Question

In a series of 4 trials, the probability of getting two successes is equal to the probability of getting three successes. The probability of getting at least one success is:

• A. \(\frac{609}{625}\)
• B. \(\frac{16}{625}\)
• C. \(\frac{513}{625}\)
• D. \(\frac{112}{625}\)

Answer 1

The Correct Option is A

The problem involves a binomial distribution for which the probability \( P(X = k) = \binom{n}{k} p^k (1-p)^{n-k} \) is used, where \( n \) is the number of trials, \( k \) is the number of successes, and \( p \) is the probability of success. Here, \( n = 4 \). Given that the probability of 2 successes equals the probability of 3 successes: \[ \binom{4}{2} p^2 (1-p)^2 = \binom{4}{3} p^3 (1-p)^1 \] Solving: \[ 6p^2 (1-p)^2 = 4p^3 (1-p) \] Simplify by eliminating common terms: \[ 6(1-p) = 4p \] Rearrange to find \( p \): \[ 6 - 6p = 4p \Rightarrow 6 = 10p \Rightarrow p = \frac{3}{5} \] The probability of getting at least one success is calculated as: \[ P(\text{at least one success}) = 1 - P(\text{no success}) \] Using \( P(\text{no success}) = (1-p)^n \): \[ P(X \geq 1) = 1 - (1-\frac{3}{5})^4 = 1 - (\frac{2}{5})^4 = 1 - \frac{16}{625} = \frac{609}{625} \] Thus, the probability of getting at least one success is \(\frac{609}{625}\).

Answer 2

Let \( p \) and \( q = 1 - p \) be the probabilities of success and failure, respectively.
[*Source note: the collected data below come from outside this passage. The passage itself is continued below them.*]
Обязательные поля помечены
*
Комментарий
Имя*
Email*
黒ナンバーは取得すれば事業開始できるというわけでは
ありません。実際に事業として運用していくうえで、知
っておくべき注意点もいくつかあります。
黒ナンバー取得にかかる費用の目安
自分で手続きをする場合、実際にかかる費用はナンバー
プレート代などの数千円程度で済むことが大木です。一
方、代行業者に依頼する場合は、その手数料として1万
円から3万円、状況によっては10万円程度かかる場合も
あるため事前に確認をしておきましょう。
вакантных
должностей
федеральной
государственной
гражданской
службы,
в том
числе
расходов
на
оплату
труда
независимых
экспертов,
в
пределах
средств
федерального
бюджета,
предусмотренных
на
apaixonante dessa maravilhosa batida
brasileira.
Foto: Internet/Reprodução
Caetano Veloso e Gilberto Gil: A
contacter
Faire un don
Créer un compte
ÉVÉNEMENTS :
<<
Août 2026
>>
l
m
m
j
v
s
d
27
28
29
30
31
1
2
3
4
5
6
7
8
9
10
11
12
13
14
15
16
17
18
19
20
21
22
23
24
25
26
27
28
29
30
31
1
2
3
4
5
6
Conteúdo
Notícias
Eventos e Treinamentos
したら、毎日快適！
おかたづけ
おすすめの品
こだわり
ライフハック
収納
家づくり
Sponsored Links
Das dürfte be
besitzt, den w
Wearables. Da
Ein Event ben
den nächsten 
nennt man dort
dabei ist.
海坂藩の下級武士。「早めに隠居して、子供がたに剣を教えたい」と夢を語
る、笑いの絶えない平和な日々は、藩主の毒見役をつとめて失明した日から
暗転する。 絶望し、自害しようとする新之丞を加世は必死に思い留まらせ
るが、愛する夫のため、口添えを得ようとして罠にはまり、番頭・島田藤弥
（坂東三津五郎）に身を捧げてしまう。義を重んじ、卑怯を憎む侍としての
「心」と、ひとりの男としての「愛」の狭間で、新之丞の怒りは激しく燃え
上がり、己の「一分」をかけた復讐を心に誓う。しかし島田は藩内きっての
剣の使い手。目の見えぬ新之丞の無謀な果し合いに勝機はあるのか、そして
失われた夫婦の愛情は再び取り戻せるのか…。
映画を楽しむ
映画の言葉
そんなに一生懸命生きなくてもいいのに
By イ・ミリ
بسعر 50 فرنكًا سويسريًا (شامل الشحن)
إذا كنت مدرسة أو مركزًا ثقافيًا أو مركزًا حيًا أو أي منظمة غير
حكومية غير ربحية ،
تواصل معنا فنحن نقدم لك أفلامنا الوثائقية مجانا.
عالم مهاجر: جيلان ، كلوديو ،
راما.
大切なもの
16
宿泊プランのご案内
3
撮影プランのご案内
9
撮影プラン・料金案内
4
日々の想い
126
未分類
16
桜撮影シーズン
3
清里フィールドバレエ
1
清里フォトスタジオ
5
The probability of getting \( r \) successes in \( n \) trials is:

\[ P(r) = \binom{n}{r} p^r q^{n-r}. \]

For \( n = 4 \), the probabilities of two and three successes are equal:

\[ \binom{4}{2} p^2 q^2 = \binom{4}{3} p^3 q. \]

Simplify the binomial coefficients:

\[ 6p^2 q^2 = 4p^3 q. \]

Divide through by \( p^2 q \) (since \( p, q > 0 \)):

\[ 6q = 4p \implies 3q = 2p \implies q = \frac{2}{5}, \; p = \frac{3}{5}. \]

The probability of getting at least one success is:

\[ P(\text{at least one success}) = 1 - P(0), \]

where:

\[ P(0) = \binom{4}{0} p^0 q^4 = q^4 = \left( \frac{2}{5} \right)^4 = \frac{16}{625}. \]

Thus:

\[ P(\text{at least one success}) = 1 - \frac{16}{625} = \frac{609}{625}. \]